Ollie Haupt Jr.

Personal information
- Full name: Oliver Emil Haupt Jr.
- Born: February 28, 1892 St. Louis, Missouri, U.S.
- Died: February 17, 1984 (aged 91) Manhattan, New York City, U.S.

Figure skating career
- Country: United States
- Discipline: Men's singles, Pairs
- Partner: Jeanne Schulte (1935)
- Skating club: St. Louis Skating Club

Medal record
U.S. Figure Skating Championships
| Bronze medal – third place | 1938 Philadelphia | Singles |
| Silver medal – second place | 1939 Saint Paul | Singles |
| Silver medal – second place | 1940 Cleveland | Singles |

= Ollie Haupt Jr. =

American figure skater

Oliver Emil Haupt Jr. (February 28, 1892 – February 17, 1984) was an American figure skater.
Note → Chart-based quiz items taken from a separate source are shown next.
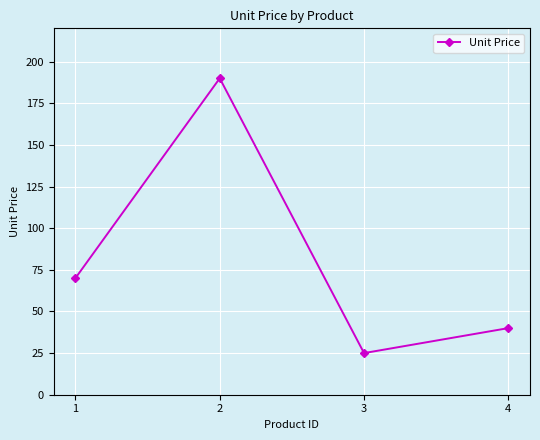

At which category does the data reach its first local valley?

3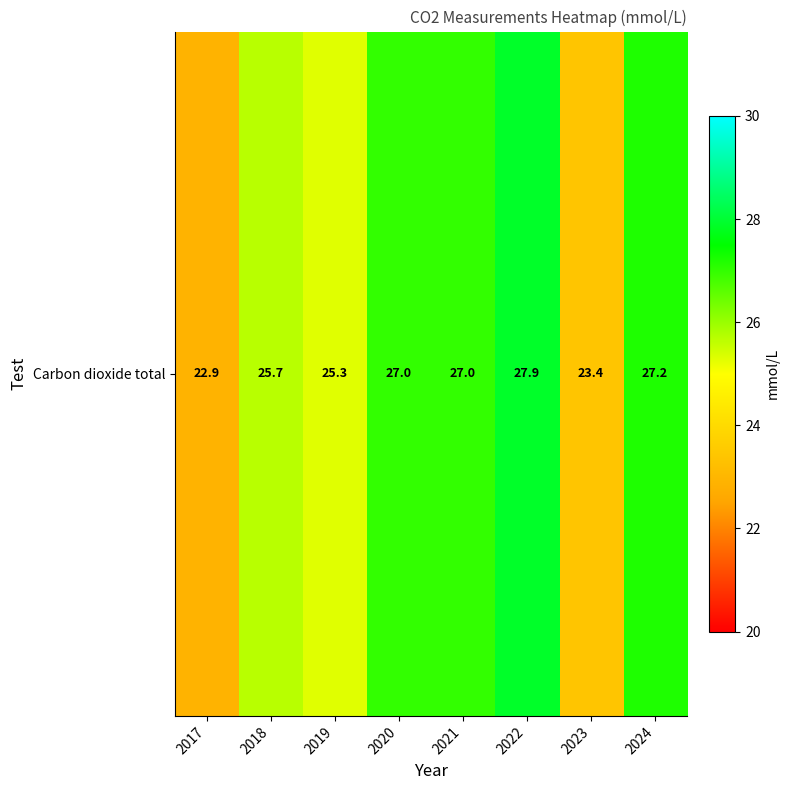

What is the ratio of the value at 2024 to the value at 2019?

1.1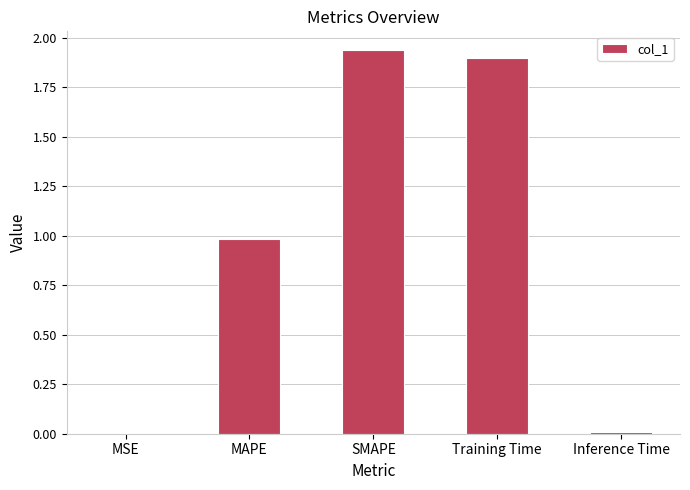

Is it true that the value at SMAPE is 1.9?

True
He was the 1934 Novice Men's Champion, 1935 Junior Pair Champion with Jeanne Schulte, 1938 U.S. Men's Bronze Medalist, 1939 & 1940 U.S. Men's Silver Medalist and a 1940 Olympic Team Member. He represented the St. Louis Skating Club. He was described by Popular Mechanics in 1940 as "one of America's outstanding figure skaters".